This document explains how to set up and run the sample video inpainting projects on our dataset, as well as how to prepare your own algorithm for DEVIL evaluation.
This section explains how to run STTN1, a project which we have modified for compatibility with our benchmark.
git submodule update --init video-inpainting-projects/STTN
cd video-inpainting-projects/STTN
# Follows setup instructions in STTN project. Refer to their instructions if these become out-of-date.
conda create -p ./env -y
conda activate ./env
conda env update -f environment.yml
wget -O checkpoints/sttn.pth https://web.eecs.umich.edu/~szetor/media/STTN/sttn.pth
The inpaint_videos.py
script is the helper script that runs video inpainting methods on our datasets. Below is an
example of running STTN on the fvi-fgd-h
split:
python -m src.main.inpaint_videos \
--frames_dataset_path=datasets/devil/flickr-all \
--masks_dataset_path=datasets/devil/fvi-fgd-h \
--inpainting_results_root=inpainting-results/devil/flickr-all_fvi-fgd-h/sttn \
--run_path video-inpainting-projects/STTN/devil-run.sh \
--image_size_divisor 432 240
For more details on this script's arguments, run python -m src.main.inpaint_videos -h
.
NOTE: The commands in this section should be run from the slurm
directory.
We have included meta helper scripts to run inpaint_videos.py
in a less verbose manner.

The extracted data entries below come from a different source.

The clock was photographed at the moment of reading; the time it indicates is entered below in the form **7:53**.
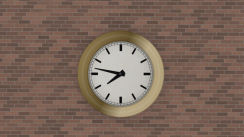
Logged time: **7:47**
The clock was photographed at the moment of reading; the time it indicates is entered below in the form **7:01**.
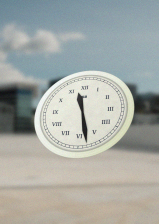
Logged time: **11:28**
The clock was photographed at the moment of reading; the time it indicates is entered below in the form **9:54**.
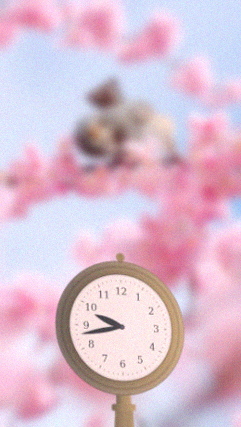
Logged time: **9:43**
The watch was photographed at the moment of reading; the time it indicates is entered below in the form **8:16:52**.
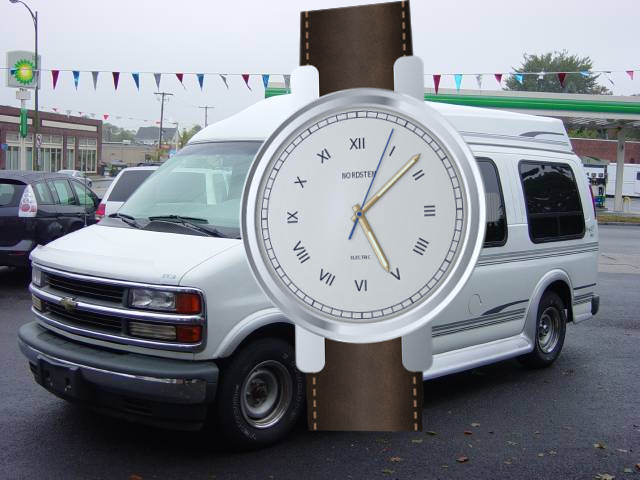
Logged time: **5:08:04**
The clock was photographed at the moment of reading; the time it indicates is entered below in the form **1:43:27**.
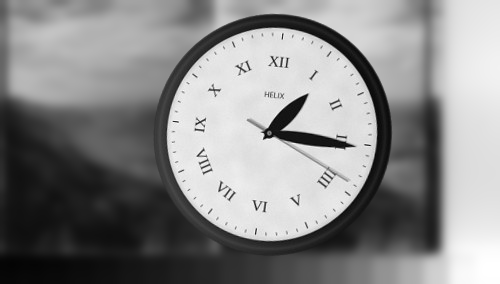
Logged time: **1:15:19**
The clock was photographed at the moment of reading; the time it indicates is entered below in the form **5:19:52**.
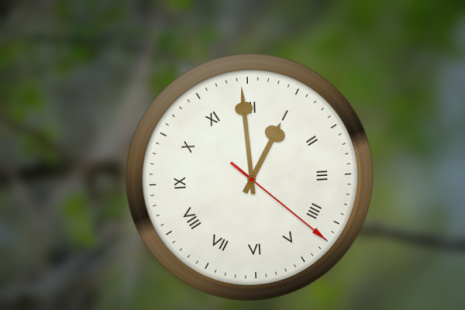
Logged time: **12:59:22**
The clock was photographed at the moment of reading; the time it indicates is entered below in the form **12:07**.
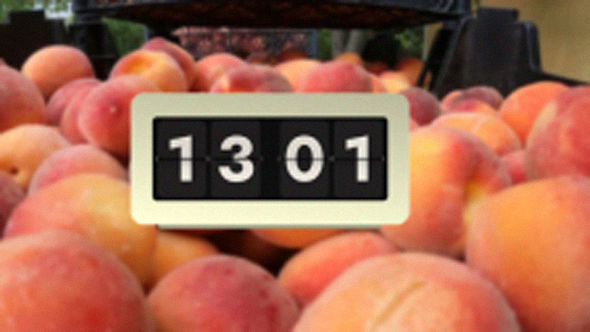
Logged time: **13:01**
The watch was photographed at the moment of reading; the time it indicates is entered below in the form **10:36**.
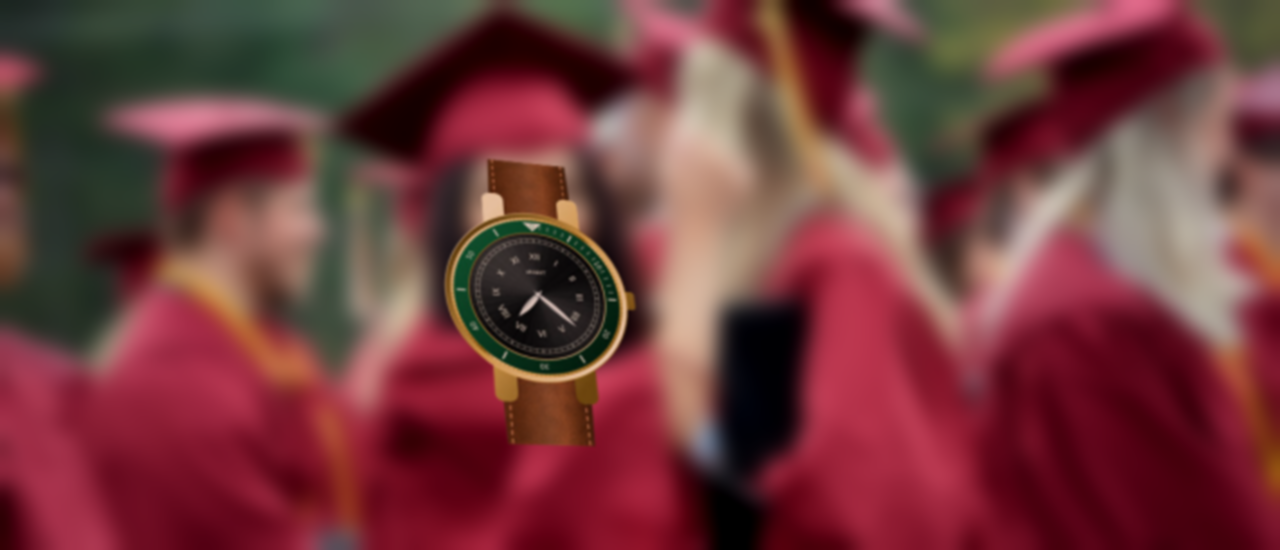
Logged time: **7:22**
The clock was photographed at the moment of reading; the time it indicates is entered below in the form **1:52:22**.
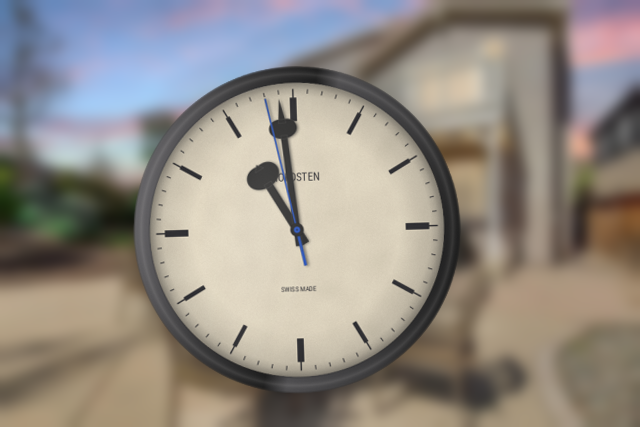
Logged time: **10:58:58**
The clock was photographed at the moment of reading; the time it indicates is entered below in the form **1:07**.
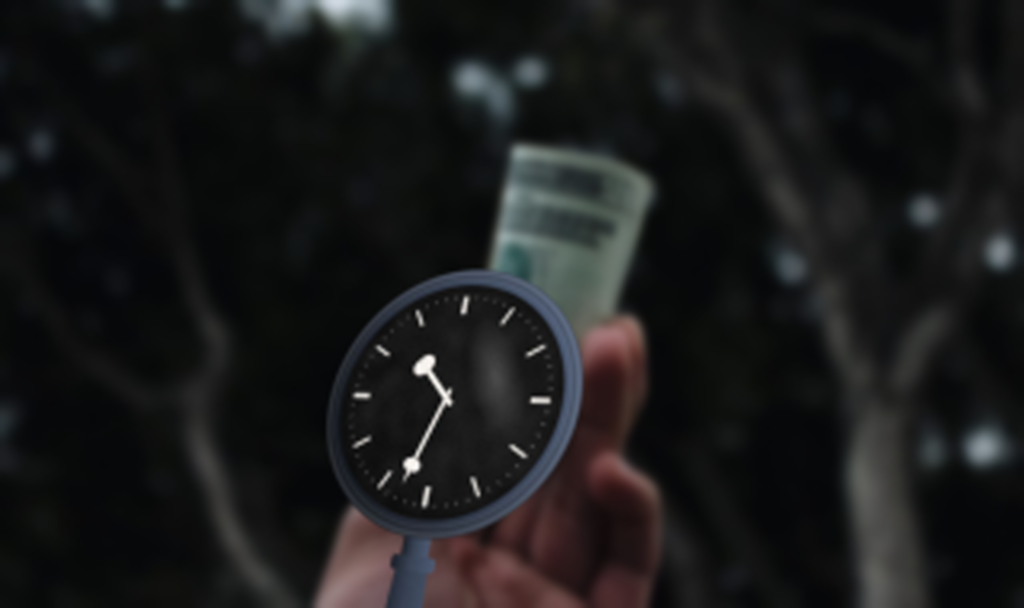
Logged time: **10:33**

It also supports the Slurm job
scheduler.
Below is an example of running the inpainting meta scripts with STTN on the fvi-fgd-h
DEVIL split:
python submit-inpaint-videos.py sttn flickr-all fvi-fgd-h -m local
Environment variables can be passed in as string pairs with the -e
flag. The following example runs inpainting with a
custom scratch storage location (i.e., where intermediate inpainting data is stored):
python submit-inpaint-videos.py sttn flickr-all fvi-fgd-h -m local -e TEMP_ROOT /tmp/$USER
To launch a job on a Slurm cluster, remove the -m local
flag:
python submit-inpaint-videos.py sttn flickr-all fvi-fgd-h
sbatch
arguments can be passed in as string pairs with the -s
flag. This illustrative example runs inpainting on a
custom partition:
python submit-inpaint-videos.py sttn flickr-all fvi-fgd-h -s partition my-partition
If necessary, the -s
and -e
flags can be used at the same time.
The DEVIL benchmark processes data in a very particular manner to ensure fair comparisons across different inpainting methods. For this reason, we highly suggest using our helper scripts to run your method for DEVIL evaluation. This section covers what you need to do to properly run your method with our helper scripts.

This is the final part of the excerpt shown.